(YOUR INSTRUCTIONS):
Would you transcribe the whole listing exactly, minus its pictures?

(THE INPUT):
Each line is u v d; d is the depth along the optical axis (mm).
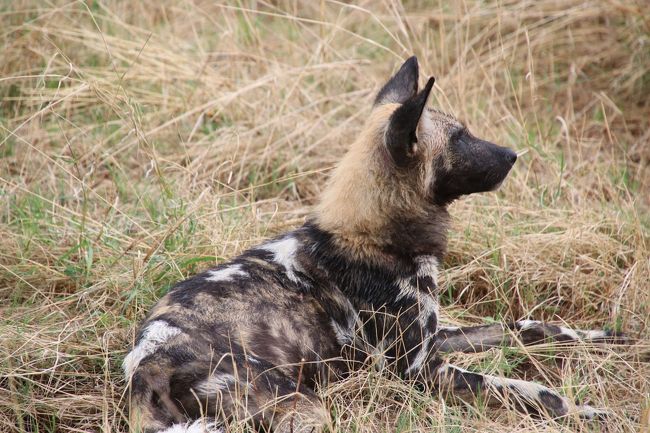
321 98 12562
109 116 12125
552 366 8688
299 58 13617
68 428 7469
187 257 9344
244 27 14094
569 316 9594
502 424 7648
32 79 12531
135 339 7238
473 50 13711
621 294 9375
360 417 7391
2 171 11062
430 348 8102
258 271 7812
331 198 8227
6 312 8773
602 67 14539
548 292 9781
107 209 10352
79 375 8055
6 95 12430
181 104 12250
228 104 12328
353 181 8133
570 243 10133
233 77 13023
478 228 10328
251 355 7102
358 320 7996
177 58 12812
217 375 6824
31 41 12766
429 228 8266
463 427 7348
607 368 8391
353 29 14969
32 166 11227
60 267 9391
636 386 8273
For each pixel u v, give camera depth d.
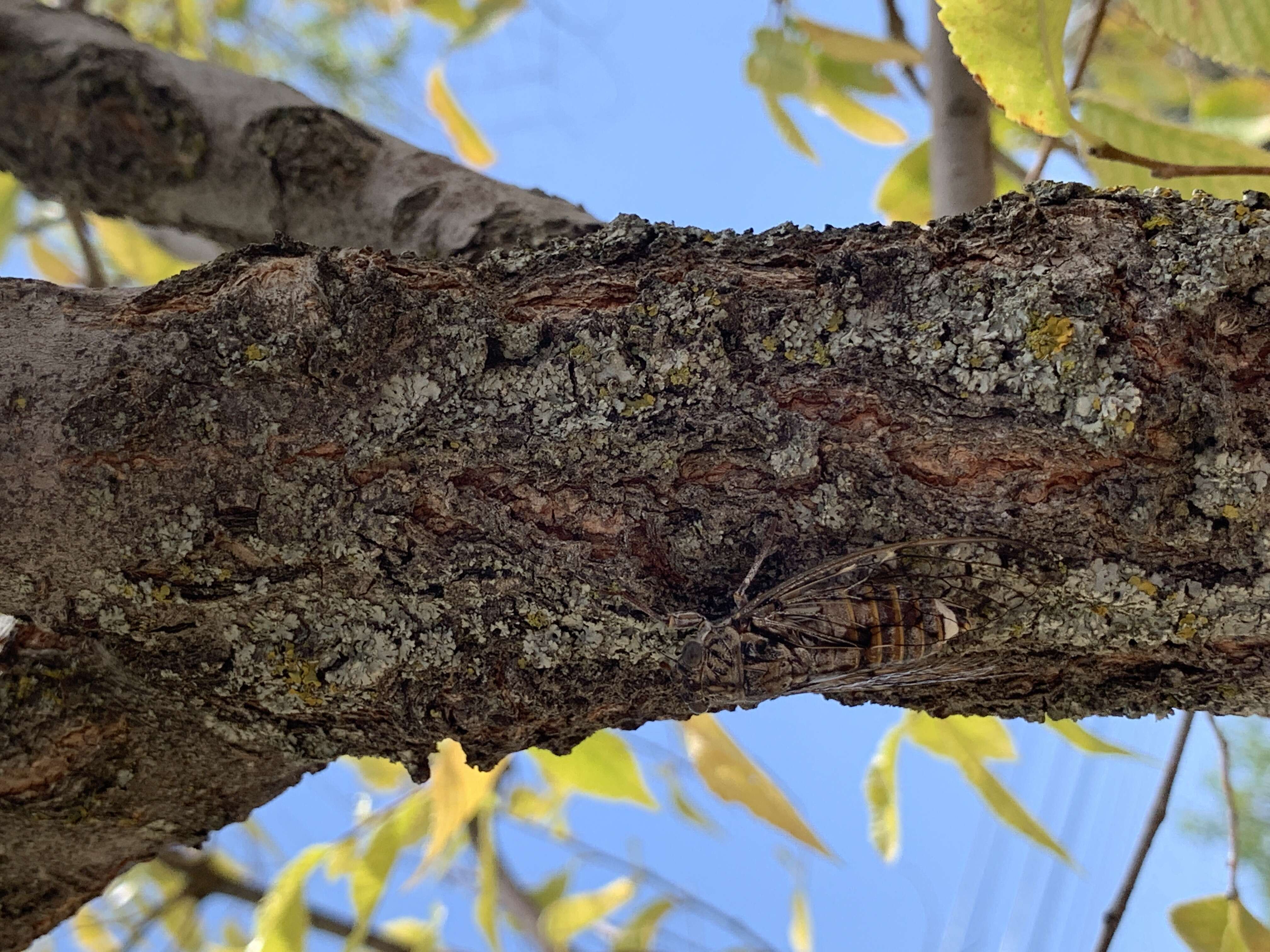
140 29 0.37
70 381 0.16
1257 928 0.22
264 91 0.24
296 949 0.24
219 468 0.16
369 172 0.23
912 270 0.16
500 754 0.18
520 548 0.17
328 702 0.17
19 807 0.18
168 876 0.36
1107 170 0.22
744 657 0.17
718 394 0.16
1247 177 0.21
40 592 0.16
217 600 0.16
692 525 0.17
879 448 0.17
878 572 0.17
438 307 0.16
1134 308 0.16
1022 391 0.16
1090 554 0.17
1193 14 0.21
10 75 0.24
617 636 0.17
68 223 0.35
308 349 0.16
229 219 0.24
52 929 0.19
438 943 0.31
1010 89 0.19
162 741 0.18
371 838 0.25
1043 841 0.26
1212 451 0.16
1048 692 0.18
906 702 0.19
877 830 0.27
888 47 0.29
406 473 0.16
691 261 0.17
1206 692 0.18
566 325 0.16
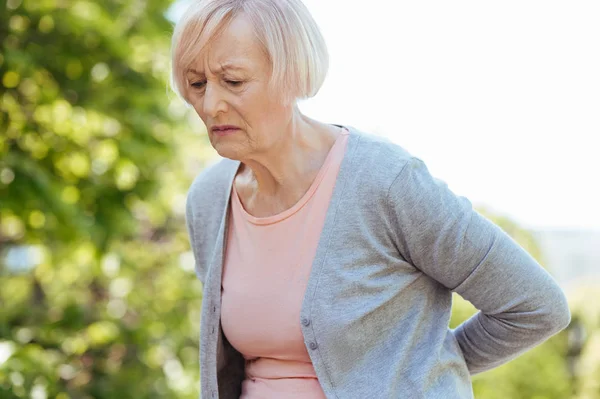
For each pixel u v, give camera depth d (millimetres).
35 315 6566
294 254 2180
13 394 5211
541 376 12555
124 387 6812
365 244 2137
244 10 2014
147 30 7199
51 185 5996
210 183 2449
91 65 6547
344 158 2174
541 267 2205
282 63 2016
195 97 2096
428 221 2111
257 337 2215
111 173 6957
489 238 2133
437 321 2229
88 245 7113
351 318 2107
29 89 6375
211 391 2363
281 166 2180
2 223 6645
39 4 6145
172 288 10125
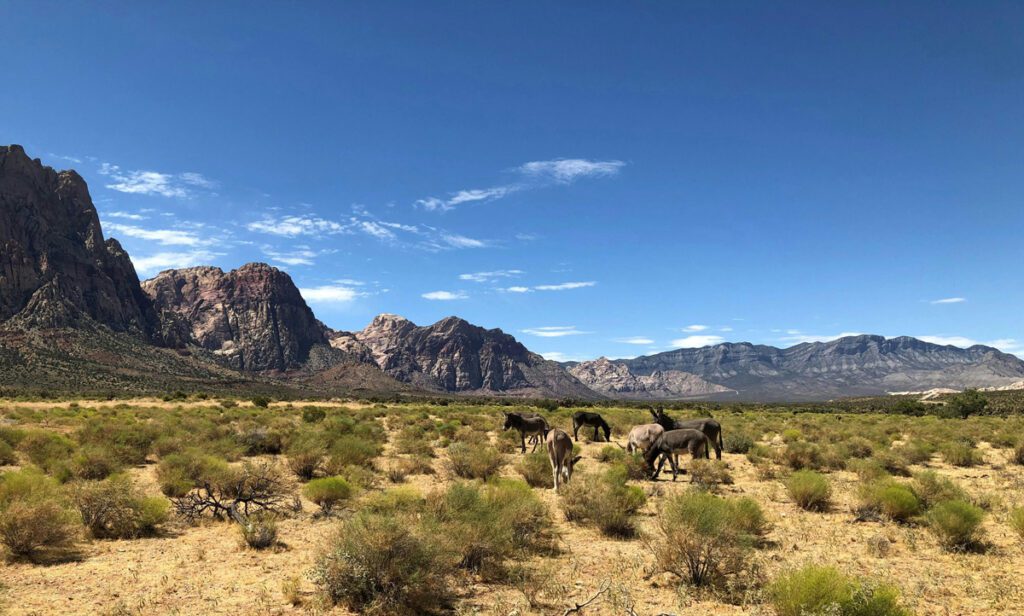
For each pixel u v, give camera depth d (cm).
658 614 793
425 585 849
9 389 9544
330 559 849
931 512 1209
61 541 1116
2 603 813
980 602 834
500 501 1216
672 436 1872
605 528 1228
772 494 1647
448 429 3394
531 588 858
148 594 859
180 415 4588
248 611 797
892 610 696
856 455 2555
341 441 2139
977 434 3459
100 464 1812
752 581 894
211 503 1357
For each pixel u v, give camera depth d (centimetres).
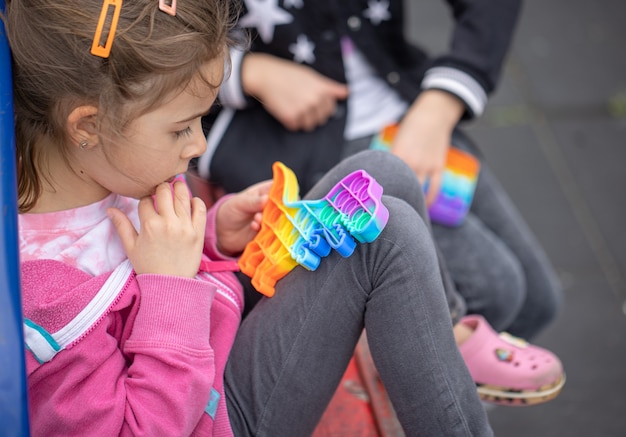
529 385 143
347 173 120
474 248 161
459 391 111
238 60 159
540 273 176
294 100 159
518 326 179
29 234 103
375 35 168
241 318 128
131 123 96
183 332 100
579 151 271
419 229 109
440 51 296
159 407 98
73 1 92
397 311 108
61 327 98
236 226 126
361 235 103
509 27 168
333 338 112
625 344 220
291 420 115
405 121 162
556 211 254
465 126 278
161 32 94
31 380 98
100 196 107
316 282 111
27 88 96
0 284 81
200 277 114
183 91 97
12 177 86
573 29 311
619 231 249
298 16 160
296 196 116
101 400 97
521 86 290
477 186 174
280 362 113
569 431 199
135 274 105
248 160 162
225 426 110
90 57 92
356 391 146
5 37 94
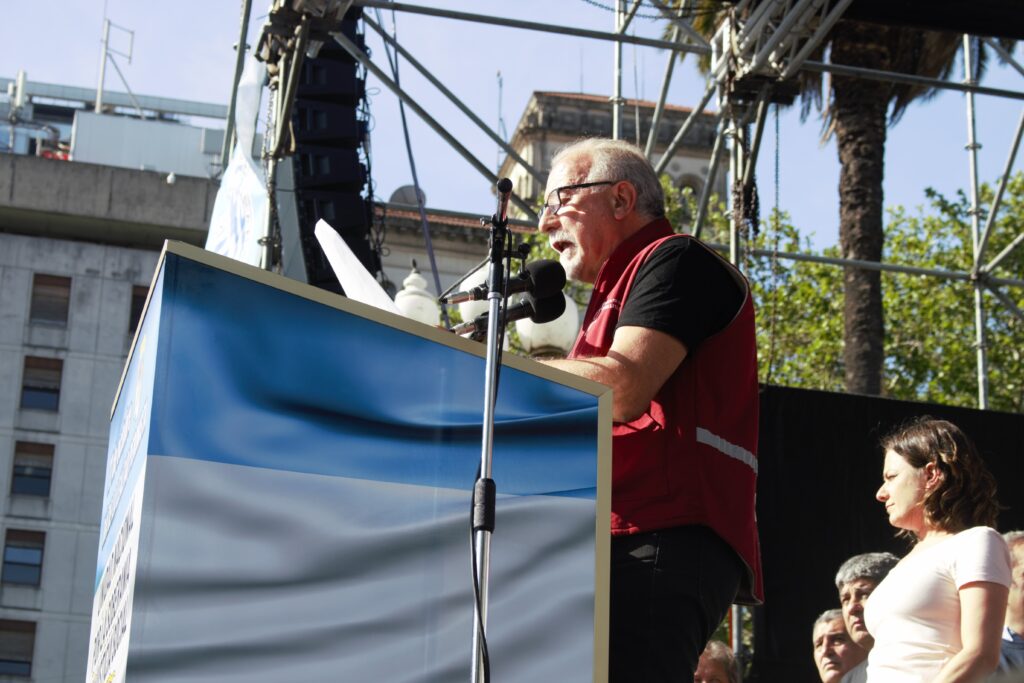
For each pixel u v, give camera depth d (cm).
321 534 231
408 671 233
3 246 3775
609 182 323
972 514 385
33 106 4875
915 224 2455
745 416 298
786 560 859
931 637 349
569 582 253
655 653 273
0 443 3641
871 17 840
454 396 249
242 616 223
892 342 2389
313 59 938
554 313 297
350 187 934
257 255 770
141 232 3834
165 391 224
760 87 876
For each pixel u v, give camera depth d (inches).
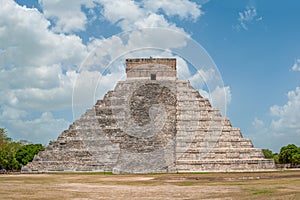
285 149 4643.2
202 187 1464.1
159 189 1411.2
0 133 4092.0
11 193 1314.0
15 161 3951.8
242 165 2743.6
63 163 2856.8
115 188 1466.5
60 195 1253.1
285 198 1103.6
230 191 1312.7
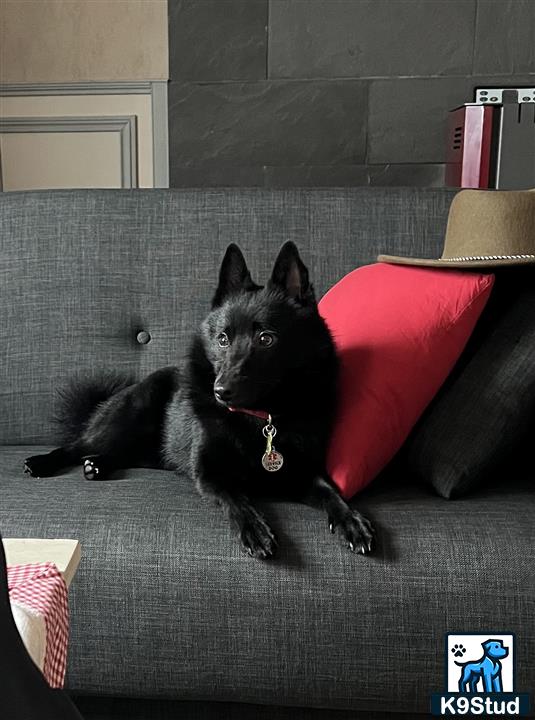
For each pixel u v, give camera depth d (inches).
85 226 71.9
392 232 70.5
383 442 52.1
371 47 140.3
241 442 52.9
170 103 145.5
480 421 51.9
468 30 138.3
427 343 53.2
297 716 49.1
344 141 144.8
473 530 46.9
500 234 59.0
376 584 44.8
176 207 72.0
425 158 144.1
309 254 70.7
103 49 143.7
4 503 51.5
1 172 151.3
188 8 140.6
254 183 147.9
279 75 142.7
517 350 52.8
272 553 45.5
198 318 70.6
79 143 149.2
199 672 46.4
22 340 71.6
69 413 68.0
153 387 64.0
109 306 71.3
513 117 114.1
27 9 142.3
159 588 45.9
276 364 51.5
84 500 51.9
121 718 49.7
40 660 23.9
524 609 44.3
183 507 50.9
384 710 47.2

(RESULT FOR THIS EXERCISE):
Each line is u v d; d is the depth along the optical axis (mm).
321 98 12562
109 116 12125
552 366 8688
299 58 13617
68 428 7469
187 257 9344
244 27 14094
569 316 9594
502 424 7648
32 79 12531
135 339 7238
473 50 13711
621 294 9375
360 417 7391
2 171 11062
430 348 8102
258 271 7812
331 198 8227
6 312 8773
602 67 14539
548 292 9781
107 209 10352
79 375 8055
6 95 12430
181 104 12250
228 104 12328
353 181 8133
570 243 10133
233 77 13023
478 228 10328
251 355 7102
358 320 7996
177 58 12812
217 375 6824
31 41 12766
429 228 8266
463 427 7348
607 368 8391
353 29 14969
32 166 11227
60 267 9391
636 386 8273
For each pixel u v, give camera depth d.
140 29 0.37
70 381 0.16
1257 928 0.22
264 91 0.24
296 949 0.24
219 468 0.16
369 172 0.23
912 270 0.16
500 754 0.18
520 548 0.17
328 702 0.17
19 807 0.18
168 876 0.36
1107 170 0.22
744 657 0.17
718 394 0.16
1247 177 0.21
40 592 0.16
217 600 0.16
692 525 0.17
879 448 0.17
878 572 0.17
438 307 0.16
1134 308 0.16
1022 391 0.16
1090 554 0.17
1193 14 0.21
10 75 0.24
617 636 0.17
68 223 0.35
308 349 0.16
229 219 0.24
52 929 0.19
438 943 0.31
1010 89 0.19
162 741 0.18
371 838 0.25
1043 841 0.26
1212 451 0.16
1048 692 0.18
906 702 0.19
877 830 0.27
888 47 0.29
406 473 0.16
691 261 0.17
1206 692 0.18
566 325 0.16
For each pixel u v, give camera depth d (millimetres).
35 315 6566
294 254 2180
13 394 5211
541 376 12555
124 387 6812
365 244 2137
244 10 2014
147 30 7199
51 185 5996
210 183 2449
91 65 6547
344 158 2174
541 267 2205
282 63 2016
195 97 2096
428 221 2111
257 337 2215
111 173 6957
489 238 2133
437 321 2229
88 245 7113
351 318 2107
29 89 6375
211 391 2363
281 166 2180
2 223 6645
39 4 6145
172 288 10125
For each pixel u v, give camera depth d (cm).
658 614 793
425 585 849
9 389 9544
330 559 849
931 512 1209
61 541 1116
2 603 813
980 602 834
500 501 1216
672 436 1872
605 528 1228
772 494 1647
448 429 3394
531 588 858
148 594 859
180 415 4588
248 611 797
892 610 696
856 455 2555
341 441 2139
977 434 3459
100 464 1812
752 581 894
211 503 1357
For each pixel u v, give camera depth d (centimetres).
529 385 143
347 173 120
474 248 161
459 391 111
238 60 159
540 273 176
294 100 159
518 326 179
29 234 103
375 35 168
241 318 128
131 123 96
183 332 100
579 151 271
419 229 109
440 51 296
159 407 98
73 1 92
397 311 108
61 327 98
236 226 126
361 235 103
509 27 168
333 338 112
625 344 220
291 420 115
405 121 162
556 211 254
465 126 278
161 32 94
31 380 98
100 196 107
316 282 111
27 88 96
0 284 81
200 277 114
183 91 97
12 177 86
573 29 311
619 231 249
298 16 160
296 196 116
101 400 97
521 86 290
477 186 174
280 362 113
569 431 199
135 274 105
248 160 162
225 426 110
90 57 92
356 391 146
5 37 94
For each pixel u v, give camera depth d (cm).
321 534 231
408 671 233
3 246 3775
609 182 323
972 514 385
33 106 4875
915 224 2455
745 416 298
786 560 859
931 637 349
569 582 253
655 653 273
0 443 3641
871 17 840
454 396 249
242 616 223
892 342 2389
313 59 938
554 313 297
350 187 934
257 255 770
141 232 3834
165 391 224
760 87 876
For each pixel u v, give camera depth d (inches).
285 149 4643.2
202 187 1464.1
159 189 1411.2
0 133 4092.0
11 193 1314.0
15 161 3951.8
242 165 2743.6
63 163 2856.8
115 188 1466.5
60 195 1253.1
285 198 1103.6
230 191 1312.7
For each pixel u v, give camera depth d (inches).
85 226 71.9
392 232 70.5
383 442 52.1
371 47 140.3
241 442 52.9
170 103 145.5
480 421 51.9
468 30 138.3
427 343 53.2
297 716 49.1
344 141 144.8
473 530 46.9
500 234 59.0
376 584 44.8
176 207 72.0
425 158 144.1
309 254 70.7
103 49 143.7
4 503 51.5
1 172 151.3
188 8 140.6
254 183 147.9
279 75 142.7
517 350 52.8
272 553 45.5
198 318 70.6
79 143 149.2
199 672 46.4
22 340 71.6
69 413 68.0
153 387 64.0
109 306 71.3
513 117 114.1
27 9 142.3
159 588 45.9
276 364 51.5
84 500 51.9
121 718 49.7
40 660 23.9
524 609 44.3
183 507 50.9
384 710 47.2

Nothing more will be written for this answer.